C.R.S. § 13-16-122. According to the Colorado Supreme Court, "the list of items awardable as costs in section 13-16-122 is illustrative rather than exclusive." Cherry Creek School Dist. No. 5 v. Voelker, 859 P.2d 805, 813 (Colo. 1993).

The disputed categories are:

Travel expenses, mileage and parking expenses incurred by the Plaintiff's attorneys in connection with attendance at depositions and trial

Trial courts have discretion to award such expenses as costs to the extent they were reasonably necessary for the development of the case at the time they were incurred. See Voelker, 859 P.2d at 813-14. The Court awards this category of expenses to the Plaintiff.

Costs such as mileage and process servers fees incurred for fact or expert witnesses who did not appear at trial

Under Colorado law, allowable costs include not only costs related to witnesses who testify at trial, but also those witnesses whose testimony was reasonably necessary for trial preparation. Determinations about "whether particular witness costs are reasonable and were necessarily incurred are within the district court's discretion." Valentine v. Mountain States Mut. Cas. Co., 252 P.3d 1182, 1188 (Colo. App. 2011); see also Mgmt. Specialists, Inc. v. Northfield Ins. Co., 117 P.3d 32 (Colo.App. 2004). Such discretion includes the authority to award expert witness fees, even when the witness does not testify at trial. Mgmt. Specialists, 117 P.3d at 38-39.

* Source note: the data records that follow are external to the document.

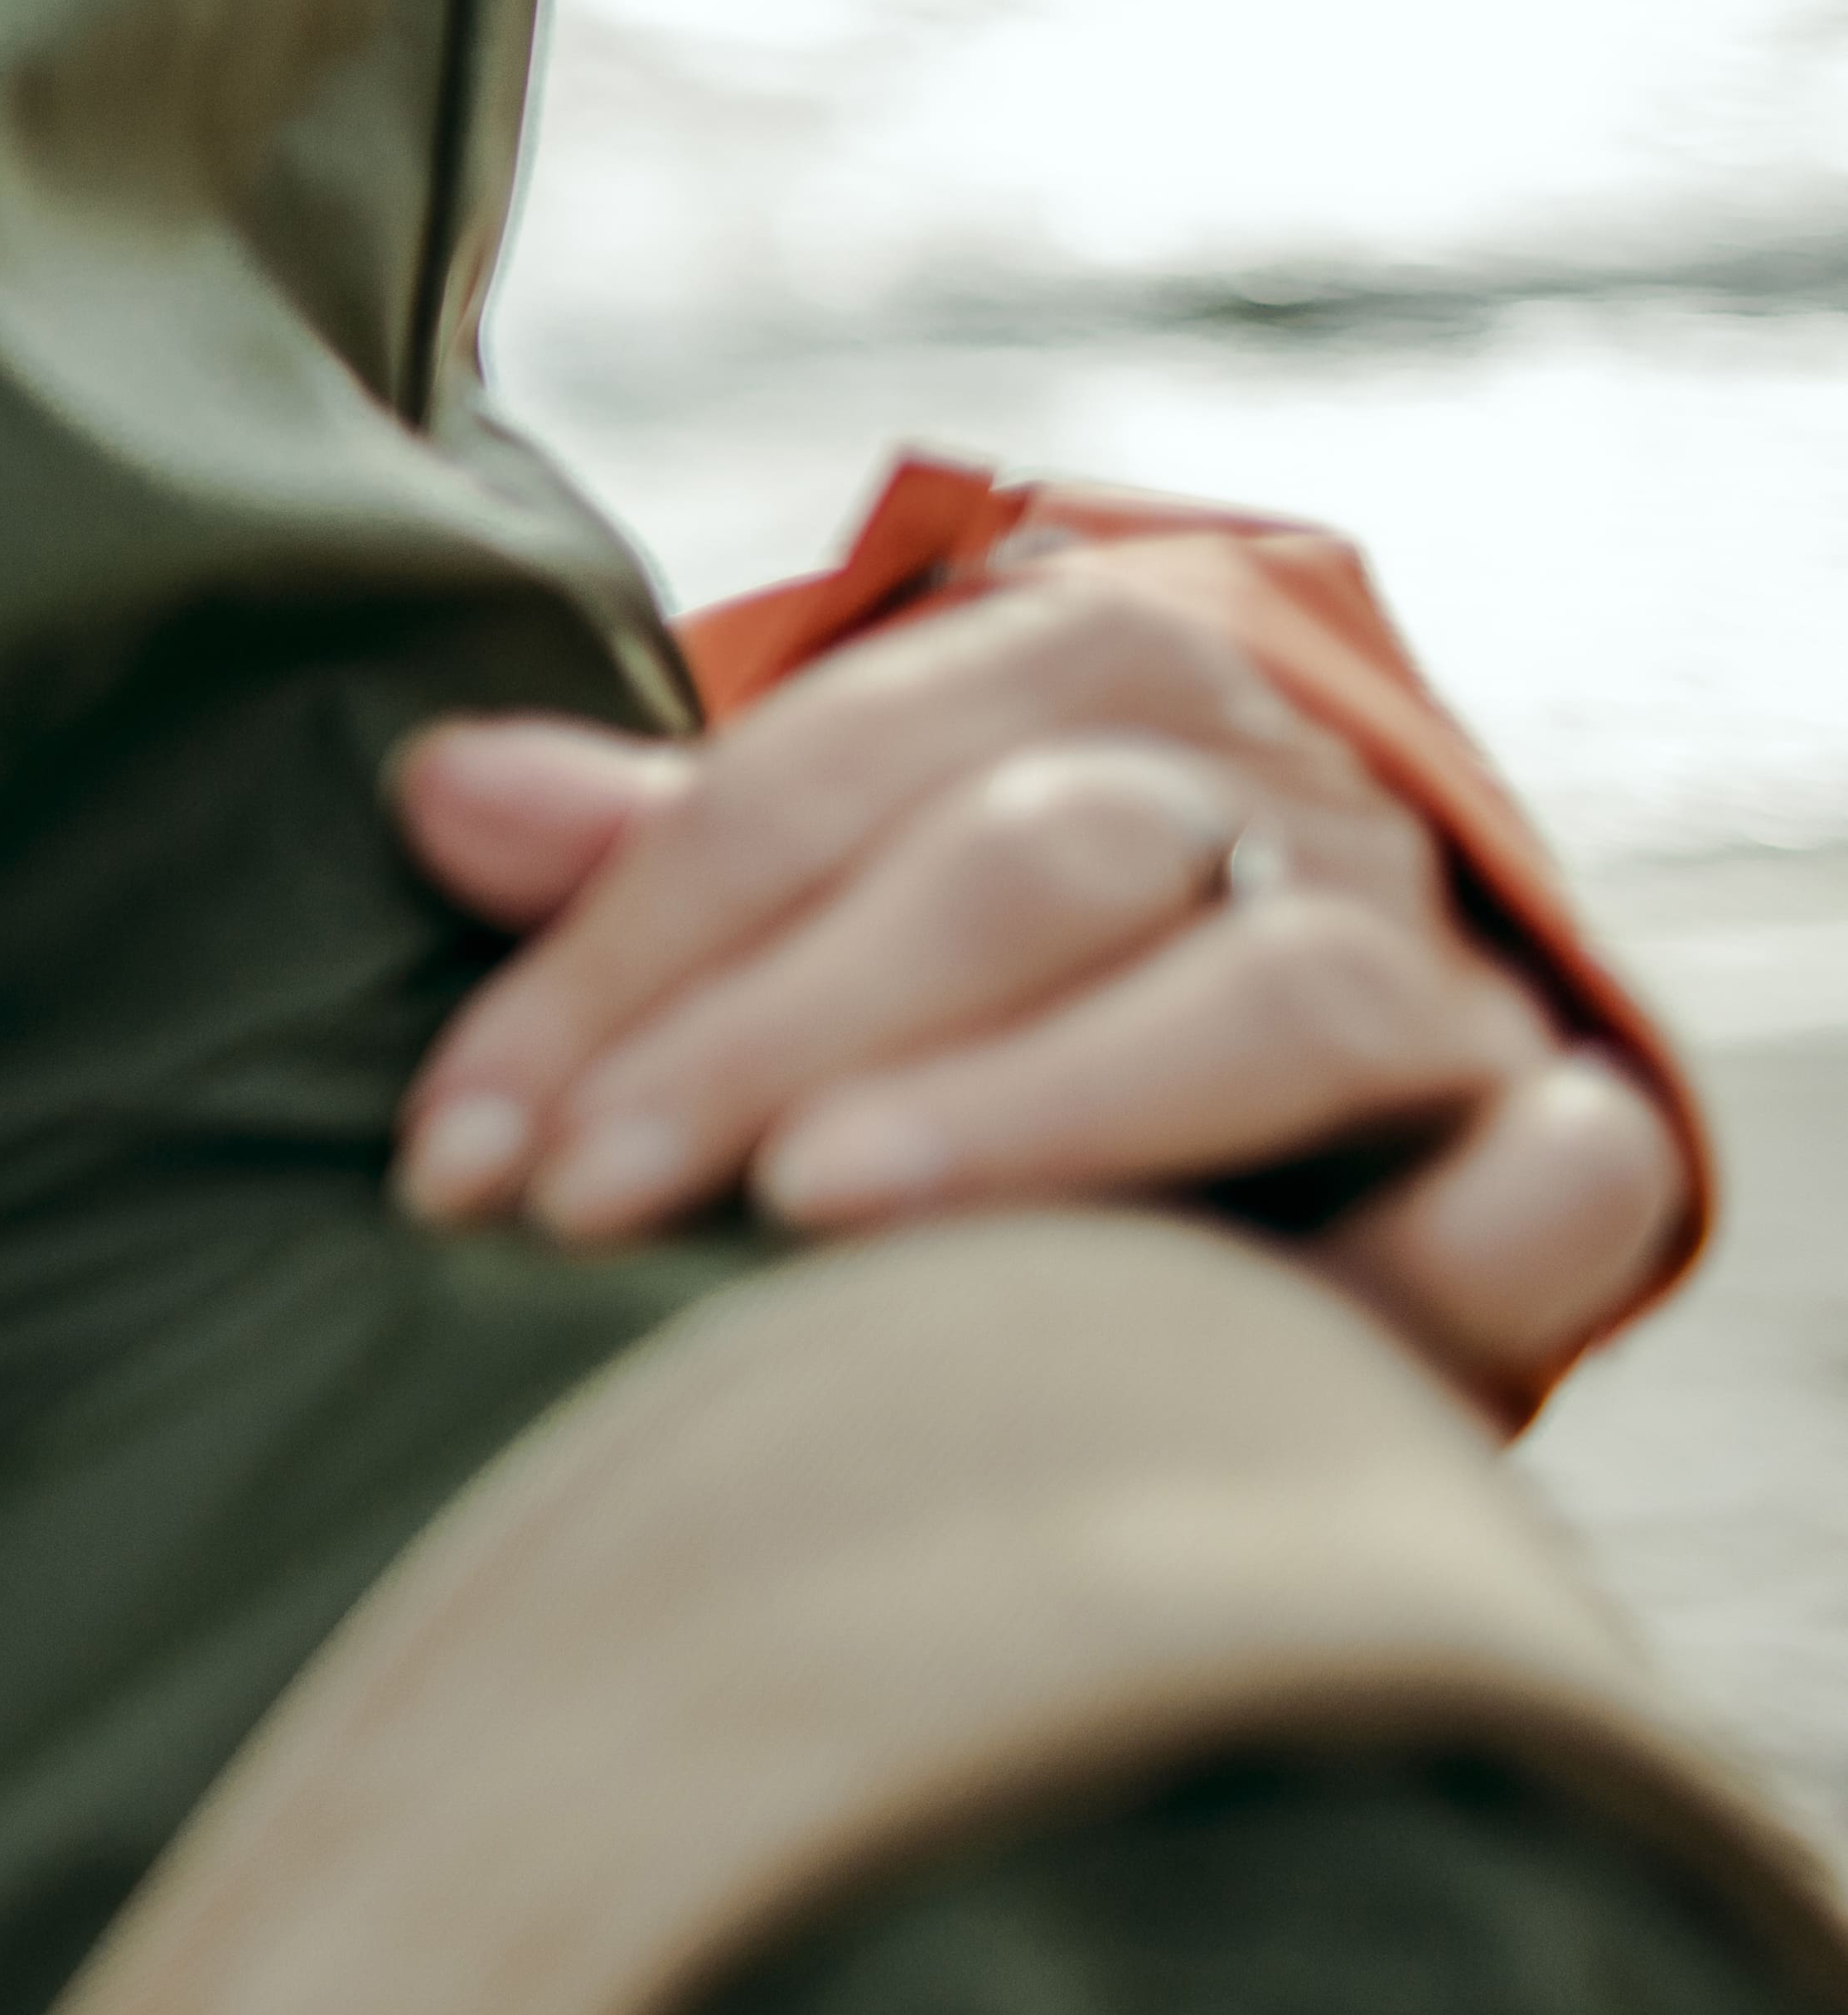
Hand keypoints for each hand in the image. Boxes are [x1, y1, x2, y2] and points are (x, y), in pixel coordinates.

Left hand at [388, 556, 1692, 1415]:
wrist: (1355, 1048)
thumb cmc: (1012, 973)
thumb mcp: (838, 885)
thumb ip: (658, 853)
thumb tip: (434, 789)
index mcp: (1081, 676)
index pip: (804, 790)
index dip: (614, 962)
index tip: (459, 1154)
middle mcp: (1280, 790)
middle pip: (1017, 867)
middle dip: (774, 1033)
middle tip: (582, 1203)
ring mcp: (1443, 959)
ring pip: (1263, 994)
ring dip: (1044, 1104)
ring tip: (825, 1214)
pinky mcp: (1580, 1134)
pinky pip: (1554, 1178)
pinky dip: (1445, 1246)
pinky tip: (1283, 1338)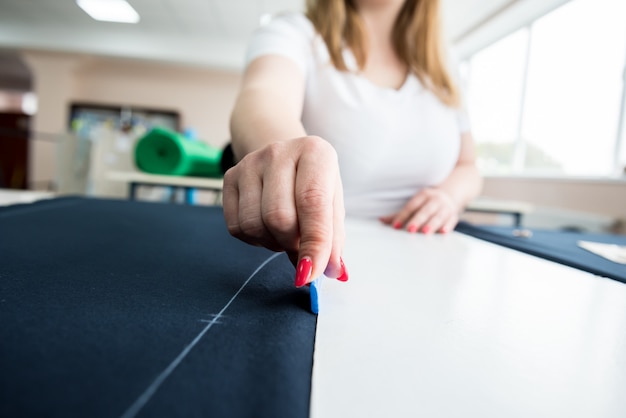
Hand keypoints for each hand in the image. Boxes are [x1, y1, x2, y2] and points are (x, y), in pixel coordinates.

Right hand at [222, 136, 346, 286]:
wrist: (285, 158)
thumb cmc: (313, 185)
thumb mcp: (333, 205)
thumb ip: (334, 239)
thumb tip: (334, 272)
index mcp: (315, 153)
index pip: (312, 203)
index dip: (313, 243)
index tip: (310, 274)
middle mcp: (279, 152)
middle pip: (279, 218)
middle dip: (292, 245)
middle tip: (301, 246)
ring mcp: (250, 163)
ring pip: (254, 225)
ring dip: (273, 243)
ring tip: (285, 232)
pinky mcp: (229, 177)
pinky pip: (237, 228)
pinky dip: (255, 240)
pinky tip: (267, 228)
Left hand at [379, 187, 459, 233]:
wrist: (450, 195)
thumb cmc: (427, 202)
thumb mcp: (415, 203)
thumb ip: (399, 214)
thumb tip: (381, 220)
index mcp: (423, 195)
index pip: (411, 206)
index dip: (403, 216)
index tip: (396, 226)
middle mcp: (435, 200)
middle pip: (425, 211)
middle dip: (417, 220)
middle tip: (410, 230)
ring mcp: (445, 207)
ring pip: (438, 216)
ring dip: (432, 225)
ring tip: (425, 233)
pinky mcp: (453, 215)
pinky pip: (451, 221)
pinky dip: (447, 226)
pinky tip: (443, 232)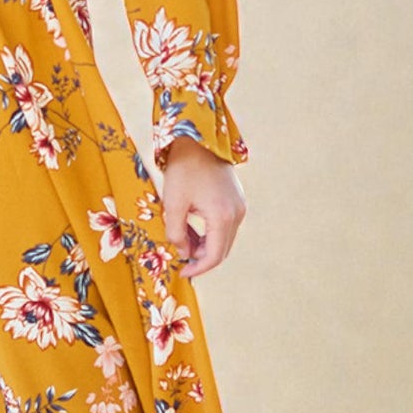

The Court awards this category of costs and expenses to the Plaintiff.

Mediation fees in the amount of $1,162.50

The Plaintiff is not entitled to recover his share of the cost of mediation because the parties agreed to split the mediator's fees and there is no evidence that the Plaintiff reserved the right to seek recovery of his portion of those fees. See Valentine, 252 P.3d at 1188.

Based on the foregoing, it is

ORDERED that the Plaintiff is awarded attorney's fees in the amount of $122,936.00 and it is

FURTHER ORDERED that the Plaintiff is awarded costs in the amount of $32,970.48.